Problem set —
- A) Decide whether each statement below agrees with the Theano gradient page, answering yes or no and quoting the words of the page that settle it: (i) tensor.grad() is more flexible than grad_sources_inputs(); (ii) GradientError is raised when a gradient is calculated but incorrect; (iii) the platforms listed are Unix and Windows.
- B) Extract everything in the Theano gradient page from "Computes the L" down to "with the results.", copied without changes.
Selected text below:
Previous topic

downsample – Down-Sampling

Next topic

config – Theano Configuration

This Page

gradient – Symbolic Differentiation

Platforms: Unix, Windows

Symbolic gradient is usually computed from tensor.grad(), which offers a more convenient syntax for the common case of wanting the gradient in some expressions with respect to a scalar cost. The grad_sources_inputs() function does the underlying work, and is more flexible, but is also more awkward to use when tensor.grad() can do the job.

Driver for gradient calculations.

exception theano.gradient.GradientError(arg, err_pos, abs_err, rel_err, abs_tol, rel_tol)

This error is raised when a gradient is calculated, but incorrect.

theano.gradient.Lop(f, wrt, eval_points, consider_constant=None, warn_type=False, disconnected_inputs='raise')

Computes the L operation on f wrt to wrt evaluated at points given in eval_points. Mathematically this stands for the jacobian of f wrt to wrt left muliplied by the eval points.

Return type:Variable or list/tuple of Variables depending on type of f
Returns:symbolic expression such that L_op[i] = sum_i ( d f[i] / d wrt[j]) eval_point[i] where the indices in that expression are magic multidimensional indices that specify both the position within a list and all coordinates of the tensor element in the last If f is a list/tuple, then return a list/tuple with the results.
End of Selected text.
Record excerpts below:
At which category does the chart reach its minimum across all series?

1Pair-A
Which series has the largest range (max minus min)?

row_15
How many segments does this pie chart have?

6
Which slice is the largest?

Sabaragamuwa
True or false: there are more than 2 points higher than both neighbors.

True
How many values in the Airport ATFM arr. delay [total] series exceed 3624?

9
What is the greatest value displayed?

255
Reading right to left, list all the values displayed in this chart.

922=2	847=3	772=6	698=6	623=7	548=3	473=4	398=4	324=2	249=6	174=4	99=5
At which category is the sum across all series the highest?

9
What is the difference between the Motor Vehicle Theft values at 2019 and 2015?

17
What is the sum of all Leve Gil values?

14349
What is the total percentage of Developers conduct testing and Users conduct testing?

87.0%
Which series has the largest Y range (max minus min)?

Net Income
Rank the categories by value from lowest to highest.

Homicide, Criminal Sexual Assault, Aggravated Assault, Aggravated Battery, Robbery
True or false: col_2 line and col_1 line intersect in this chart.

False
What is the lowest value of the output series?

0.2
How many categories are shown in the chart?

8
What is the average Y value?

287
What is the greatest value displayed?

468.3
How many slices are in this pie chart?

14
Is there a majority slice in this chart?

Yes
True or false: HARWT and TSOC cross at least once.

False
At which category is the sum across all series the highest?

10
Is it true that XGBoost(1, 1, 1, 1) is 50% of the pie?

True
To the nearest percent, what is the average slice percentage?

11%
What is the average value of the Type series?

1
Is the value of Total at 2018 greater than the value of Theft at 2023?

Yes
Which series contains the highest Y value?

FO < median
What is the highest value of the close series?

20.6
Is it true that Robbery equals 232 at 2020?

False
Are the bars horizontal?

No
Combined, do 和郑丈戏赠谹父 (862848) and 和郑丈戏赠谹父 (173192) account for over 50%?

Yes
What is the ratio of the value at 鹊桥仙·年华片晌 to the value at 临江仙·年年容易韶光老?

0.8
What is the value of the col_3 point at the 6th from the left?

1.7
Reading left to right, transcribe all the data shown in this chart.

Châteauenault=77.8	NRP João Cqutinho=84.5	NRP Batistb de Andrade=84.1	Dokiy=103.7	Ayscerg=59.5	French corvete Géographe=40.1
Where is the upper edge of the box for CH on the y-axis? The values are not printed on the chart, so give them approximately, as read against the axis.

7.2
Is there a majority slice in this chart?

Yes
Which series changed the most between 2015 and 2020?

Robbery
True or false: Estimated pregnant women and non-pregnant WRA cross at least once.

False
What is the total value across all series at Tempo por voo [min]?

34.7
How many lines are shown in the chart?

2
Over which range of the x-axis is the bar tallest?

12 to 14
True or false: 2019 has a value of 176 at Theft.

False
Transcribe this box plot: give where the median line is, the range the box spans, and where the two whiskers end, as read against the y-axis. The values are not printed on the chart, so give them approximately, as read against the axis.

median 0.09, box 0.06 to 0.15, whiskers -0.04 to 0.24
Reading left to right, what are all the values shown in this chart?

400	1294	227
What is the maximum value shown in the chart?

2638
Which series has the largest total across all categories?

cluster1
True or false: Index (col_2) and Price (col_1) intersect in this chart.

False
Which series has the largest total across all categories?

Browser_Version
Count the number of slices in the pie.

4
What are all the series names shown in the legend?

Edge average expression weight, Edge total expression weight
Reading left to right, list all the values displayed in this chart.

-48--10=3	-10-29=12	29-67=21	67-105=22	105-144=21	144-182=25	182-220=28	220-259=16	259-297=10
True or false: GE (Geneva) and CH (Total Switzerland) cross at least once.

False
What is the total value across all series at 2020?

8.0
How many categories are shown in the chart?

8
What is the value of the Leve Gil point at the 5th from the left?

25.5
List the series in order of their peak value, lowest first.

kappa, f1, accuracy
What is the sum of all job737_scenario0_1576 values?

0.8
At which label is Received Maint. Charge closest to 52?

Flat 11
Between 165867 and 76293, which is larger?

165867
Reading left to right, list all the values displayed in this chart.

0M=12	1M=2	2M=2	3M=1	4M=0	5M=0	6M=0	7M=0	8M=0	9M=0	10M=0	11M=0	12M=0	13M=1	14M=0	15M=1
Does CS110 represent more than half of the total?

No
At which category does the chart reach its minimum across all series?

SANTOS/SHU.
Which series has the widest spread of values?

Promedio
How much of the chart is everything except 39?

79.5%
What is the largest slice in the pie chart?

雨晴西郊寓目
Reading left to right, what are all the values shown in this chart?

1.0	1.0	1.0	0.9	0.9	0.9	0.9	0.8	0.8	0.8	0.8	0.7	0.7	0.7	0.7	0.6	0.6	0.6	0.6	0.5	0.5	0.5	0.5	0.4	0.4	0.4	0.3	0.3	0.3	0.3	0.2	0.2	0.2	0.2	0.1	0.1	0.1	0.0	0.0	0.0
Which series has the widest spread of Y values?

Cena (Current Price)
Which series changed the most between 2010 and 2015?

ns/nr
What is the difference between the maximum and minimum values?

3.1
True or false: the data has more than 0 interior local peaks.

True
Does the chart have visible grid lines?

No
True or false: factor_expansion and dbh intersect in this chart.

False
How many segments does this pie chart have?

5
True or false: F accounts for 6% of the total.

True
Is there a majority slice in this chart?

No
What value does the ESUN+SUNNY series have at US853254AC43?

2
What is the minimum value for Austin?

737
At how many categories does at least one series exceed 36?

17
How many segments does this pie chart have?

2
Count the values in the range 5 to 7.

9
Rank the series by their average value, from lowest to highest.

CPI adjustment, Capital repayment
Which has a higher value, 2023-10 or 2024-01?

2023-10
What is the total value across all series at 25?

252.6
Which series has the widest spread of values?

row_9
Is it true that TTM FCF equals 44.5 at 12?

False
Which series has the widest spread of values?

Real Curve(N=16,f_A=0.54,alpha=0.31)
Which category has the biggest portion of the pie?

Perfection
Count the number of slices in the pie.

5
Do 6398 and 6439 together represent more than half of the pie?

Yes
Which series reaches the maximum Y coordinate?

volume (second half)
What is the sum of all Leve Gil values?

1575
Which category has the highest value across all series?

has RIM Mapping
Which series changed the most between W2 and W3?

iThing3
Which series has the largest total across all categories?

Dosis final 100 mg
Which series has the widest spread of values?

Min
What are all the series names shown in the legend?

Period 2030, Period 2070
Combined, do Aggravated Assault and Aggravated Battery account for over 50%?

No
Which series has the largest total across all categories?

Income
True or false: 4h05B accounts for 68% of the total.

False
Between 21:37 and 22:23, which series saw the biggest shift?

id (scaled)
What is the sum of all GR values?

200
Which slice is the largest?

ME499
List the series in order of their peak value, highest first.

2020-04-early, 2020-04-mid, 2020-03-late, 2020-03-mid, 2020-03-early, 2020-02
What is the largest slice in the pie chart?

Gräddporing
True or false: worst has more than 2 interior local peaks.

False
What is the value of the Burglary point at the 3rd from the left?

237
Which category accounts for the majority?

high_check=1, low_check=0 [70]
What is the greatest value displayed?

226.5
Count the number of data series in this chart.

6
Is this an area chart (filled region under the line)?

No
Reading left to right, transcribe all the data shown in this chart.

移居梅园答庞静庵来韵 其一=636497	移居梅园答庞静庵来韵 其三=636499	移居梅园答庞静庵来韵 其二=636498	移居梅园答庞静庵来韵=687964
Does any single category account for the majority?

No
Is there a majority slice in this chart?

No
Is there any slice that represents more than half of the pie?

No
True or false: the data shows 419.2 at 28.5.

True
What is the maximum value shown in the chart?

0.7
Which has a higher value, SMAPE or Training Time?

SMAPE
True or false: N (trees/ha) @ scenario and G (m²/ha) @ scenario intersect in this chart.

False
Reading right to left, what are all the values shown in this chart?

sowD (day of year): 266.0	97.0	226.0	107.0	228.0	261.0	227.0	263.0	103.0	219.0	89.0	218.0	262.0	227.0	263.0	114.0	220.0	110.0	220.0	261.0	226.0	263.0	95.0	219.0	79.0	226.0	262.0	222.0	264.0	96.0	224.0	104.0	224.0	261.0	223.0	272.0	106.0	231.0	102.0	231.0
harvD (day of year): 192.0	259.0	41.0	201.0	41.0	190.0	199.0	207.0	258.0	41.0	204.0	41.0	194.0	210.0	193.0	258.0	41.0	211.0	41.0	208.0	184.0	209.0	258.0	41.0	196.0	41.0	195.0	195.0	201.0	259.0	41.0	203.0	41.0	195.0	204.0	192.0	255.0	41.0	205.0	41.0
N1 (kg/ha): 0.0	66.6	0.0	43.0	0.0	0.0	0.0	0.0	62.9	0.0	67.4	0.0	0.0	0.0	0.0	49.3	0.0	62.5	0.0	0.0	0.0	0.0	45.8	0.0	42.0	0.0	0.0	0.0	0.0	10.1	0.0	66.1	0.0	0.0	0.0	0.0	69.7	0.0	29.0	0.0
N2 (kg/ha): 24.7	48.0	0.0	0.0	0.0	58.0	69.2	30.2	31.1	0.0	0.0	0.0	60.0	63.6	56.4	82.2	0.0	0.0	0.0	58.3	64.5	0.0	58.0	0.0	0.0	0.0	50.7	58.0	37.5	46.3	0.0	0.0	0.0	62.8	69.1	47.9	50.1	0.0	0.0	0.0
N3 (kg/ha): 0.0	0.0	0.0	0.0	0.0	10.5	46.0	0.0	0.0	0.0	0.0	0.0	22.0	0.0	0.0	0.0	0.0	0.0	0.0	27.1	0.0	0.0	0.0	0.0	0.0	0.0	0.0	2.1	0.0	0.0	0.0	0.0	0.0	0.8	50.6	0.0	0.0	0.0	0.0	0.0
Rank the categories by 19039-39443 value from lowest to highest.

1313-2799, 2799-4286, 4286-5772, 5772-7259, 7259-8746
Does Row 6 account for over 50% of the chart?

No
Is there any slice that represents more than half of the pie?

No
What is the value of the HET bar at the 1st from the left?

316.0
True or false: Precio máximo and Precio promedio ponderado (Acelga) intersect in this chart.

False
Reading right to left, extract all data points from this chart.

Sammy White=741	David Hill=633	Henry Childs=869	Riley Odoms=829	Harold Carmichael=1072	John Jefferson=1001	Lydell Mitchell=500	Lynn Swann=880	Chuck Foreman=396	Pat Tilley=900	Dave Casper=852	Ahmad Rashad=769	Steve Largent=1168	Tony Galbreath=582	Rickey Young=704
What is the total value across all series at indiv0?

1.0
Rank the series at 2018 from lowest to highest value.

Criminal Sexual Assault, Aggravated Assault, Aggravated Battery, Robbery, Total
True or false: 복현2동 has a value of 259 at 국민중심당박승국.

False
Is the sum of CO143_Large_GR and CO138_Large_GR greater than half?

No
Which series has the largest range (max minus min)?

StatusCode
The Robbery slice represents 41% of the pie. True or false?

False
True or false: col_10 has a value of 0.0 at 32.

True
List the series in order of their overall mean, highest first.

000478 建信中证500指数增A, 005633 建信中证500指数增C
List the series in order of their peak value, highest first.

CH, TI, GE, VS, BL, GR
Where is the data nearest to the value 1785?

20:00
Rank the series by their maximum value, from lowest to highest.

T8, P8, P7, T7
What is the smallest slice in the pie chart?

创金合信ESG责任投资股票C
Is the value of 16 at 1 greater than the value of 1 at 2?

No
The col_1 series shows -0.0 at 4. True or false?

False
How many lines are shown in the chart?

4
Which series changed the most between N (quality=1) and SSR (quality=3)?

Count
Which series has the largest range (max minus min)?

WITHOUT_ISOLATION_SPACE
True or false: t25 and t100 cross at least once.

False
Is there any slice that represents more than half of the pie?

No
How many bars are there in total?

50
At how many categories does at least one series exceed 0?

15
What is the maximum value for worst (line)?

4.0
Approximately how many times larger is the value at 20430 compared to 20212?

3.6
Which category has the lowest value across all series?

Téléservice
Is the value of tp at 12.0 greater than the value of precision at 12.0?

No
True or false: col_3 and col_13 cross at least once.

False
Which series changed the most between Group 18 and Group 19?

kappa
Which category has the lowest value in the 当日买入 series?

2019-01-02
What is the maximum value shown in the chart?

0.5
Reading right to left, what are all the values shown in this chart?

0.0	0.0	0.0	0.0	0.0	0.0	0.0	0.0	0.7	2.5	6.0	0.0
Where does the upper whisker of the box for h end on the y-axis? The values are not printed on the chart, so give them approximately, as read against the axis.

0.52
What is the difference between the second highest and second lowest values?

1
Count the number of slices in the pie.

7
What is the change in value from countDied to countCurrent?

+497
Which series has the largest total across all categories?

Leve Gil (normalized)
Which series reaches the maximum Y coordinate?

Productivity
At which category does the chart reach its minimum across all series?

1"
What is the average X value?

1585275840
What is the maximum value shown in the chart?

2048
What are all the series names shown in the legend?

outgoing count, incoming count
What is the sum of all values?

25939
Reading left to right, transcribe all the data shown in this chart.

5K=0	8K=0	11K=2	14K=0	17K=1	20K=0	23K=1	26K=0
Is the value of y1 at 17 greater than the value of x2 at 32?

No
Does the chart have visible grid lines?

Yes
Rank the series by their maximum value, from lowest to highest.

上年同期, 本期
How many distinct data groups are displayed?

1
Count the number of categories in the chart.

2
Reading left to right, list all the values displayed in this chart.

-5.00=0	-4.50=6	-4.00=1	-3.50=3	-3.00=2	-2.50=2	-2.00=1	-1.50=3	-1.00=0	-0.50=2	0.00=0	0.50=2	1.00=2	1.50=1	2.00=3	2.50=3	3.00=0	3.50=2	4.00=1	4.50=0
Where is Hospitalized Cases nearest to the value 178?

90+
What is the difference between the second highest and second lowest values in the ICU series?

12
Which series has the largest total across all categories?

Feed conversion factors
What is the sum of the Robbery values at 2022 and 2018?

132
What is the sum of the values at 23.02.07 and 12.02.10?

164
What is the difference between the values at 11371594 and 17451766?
End of Record excerpts.
Results of the tasks —
- A)
(i) No: "The grad_sources_inputs() function does the underlying work, and is more flexible"
(ii) Yes: "This error is raised when a gradient is calculated, but incorrect."
(iii) Yes: "Platforms: Unix, Windows"

- B)
Computes the L operation on f wrt to wrt evaluated at points given in eval_points. Mathematically this stands for the jacobian of f wrt to wrt left muliplied by the eval points.

Return type:Variable or list/tuple of Variables depending on type of f
Returns:symbolic expression such that L_op[i] = sum_i ( d f[i] / d wrt[j]) eval_point[i] where the indices in that expression are magic multidimensional indices that specify both the position within a list and all coordinates of the tensor element in the last If f is a list/tuple, then return a list/tuple with the results.